AI coding tools have moved from novelty to essential infrastructure for many professional developers. Knowing which tools to use for what is the starting point.

The Landscape

  • [GitHub Copilot](https://github.com/features/copilot)
  • Inline code completion in your editor (VS Code, JetBrains, Neovim, and others)
  • Autocompletes lines, functions, and sometimes entire blocks
  • Copilot Chat for in-editor conversational assistance
  • $10/month for individuals; included in GitHub Pro and some enterprise plans
  • [Cursor](https://www.cursor.com)
  • A code editor built on VS Code with AI deeply integrated
  • Stronger than Copilot for multi-file edits and complex refactoring
  • Can edit multiple files simultaneously based on a single instruction
  • Features: inline edit (CMD+K), chat, and agent mode
  • Growing rapidly in professional developer adoption
  • [Claude](https://claude.ai) and [ChatGPT](https://chat.openai.com) for code
  • Not in-editor, but excellent for architecture discussions, debugging complex problems, and explaining concepts
  • Claude 3.5 Sonnet consistently performs well on coding benchmarks
  • Useful for long, complex coding conversations that in-editor tools handle less well
  • [Codeium](https://codeium.com)
  • Free alternative to Copilot
  • Solid autocomplete; less context-aware than Copilot for complex codebases

What AI Coding Tools Actually Do Well

Boilerplate and repetitive code AI excels at writing code that follows patterns you have already established. CRUD operations, standard data transformations, utility functions, tests for obvious cases — all of these benefit greatly from AI assistance.

Unfamiliar syntax and APIs When working in a language or framework you know less well, AI dramatically reduces the lookup time. "Write a Pandas operation that groups a DataFrame by category and calculates mean, min, and max for each numeric column" — this is faster than documentation hunting.

First drafts of functions Describe what a function should do; AI writes a plausible first implementation. You review and refine. This is faster than writing from scratch even when significant editing is needed.

Code explanation Paste unfamiliar code and ask "explain what this does" — particularly valuable when onboarding to a codebase or understanding legacy code.

Test generation Ask AI to write unit tests for a function. It handles the obvious cases quickly; you add edge cases it misses.

What AI Coding Tools Do Poorly

Novel algorithms For genuinely new algorithmic work, AI is a weak partner. Its suggestions will be based on existing patterns, which may not apply.

Understanding your specific codebase context In-editor tools have limited context. They often suggest code that would work in isolation but conflicts with your architecture, naming conventions, or existing abstractions.

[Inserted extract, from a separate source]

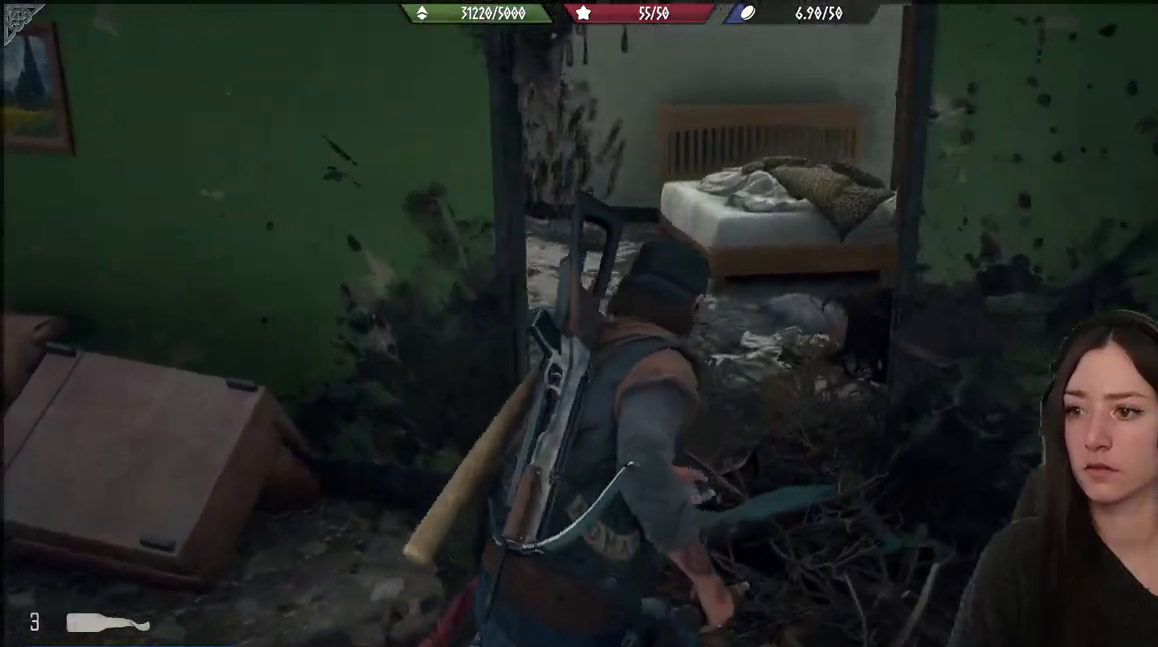
{"buttons": [], "left_stick": "up", "right_stick": "center", "events": [[400, "right_stick", "center"]]}
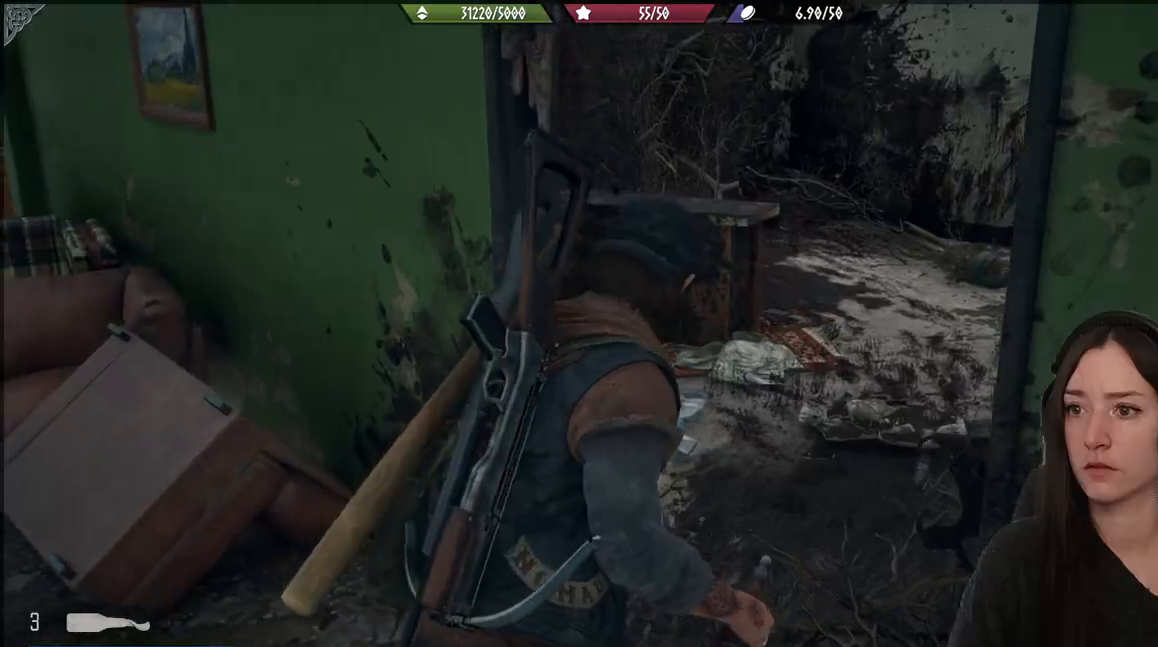
{"buttons": [], "left_stick": "up", "right_stick": "up-left", "events": [[400, "right_stick", "up-left"]]}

Correctness AI-generated code looks correct more often than it is. It compiles. It may even pass tests. But subtle bugs — particularly around edge cases, error handling, and state management — are common.

Security-sensitive code Authentication, authorisation, cryptography — these require extra scrutiny. AI may produce code that works but has security vulnerabilities it does not flag.

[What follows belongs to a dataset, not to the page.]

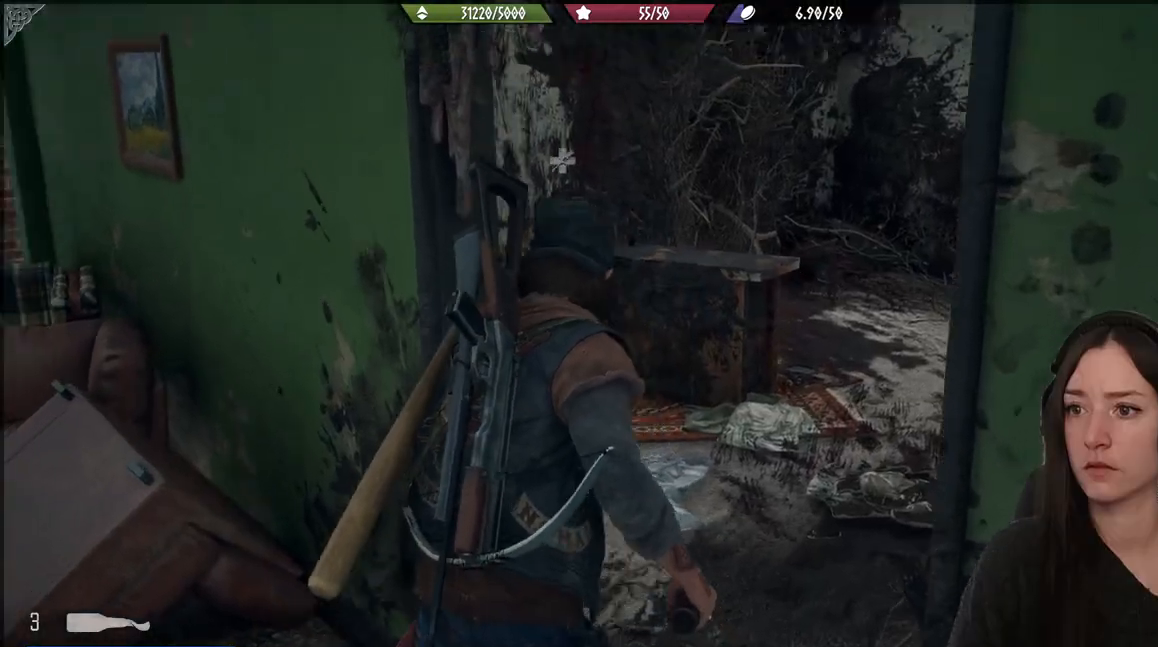
{"buttons": [], "left_stick": "up-right", "right_stick": "center", "events": [[17, "left_stick", "up-right"], [183, "right_stick", "center"]]}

The Non-Negotiable: You Must Review Everything

  • The most dangerous pattern with AI coding tools is accepting generated code without review. AI code:
  • Compiles but may have logic errors
  • May introduce security vulnerabilities
  • May use deprecated APIs or outdated patterns
  • May not handle edge cases correctly

Treat AI-generated code exactly as you would treat code from a junior developer: review it, understand it, and test it before it goes anywhere near production.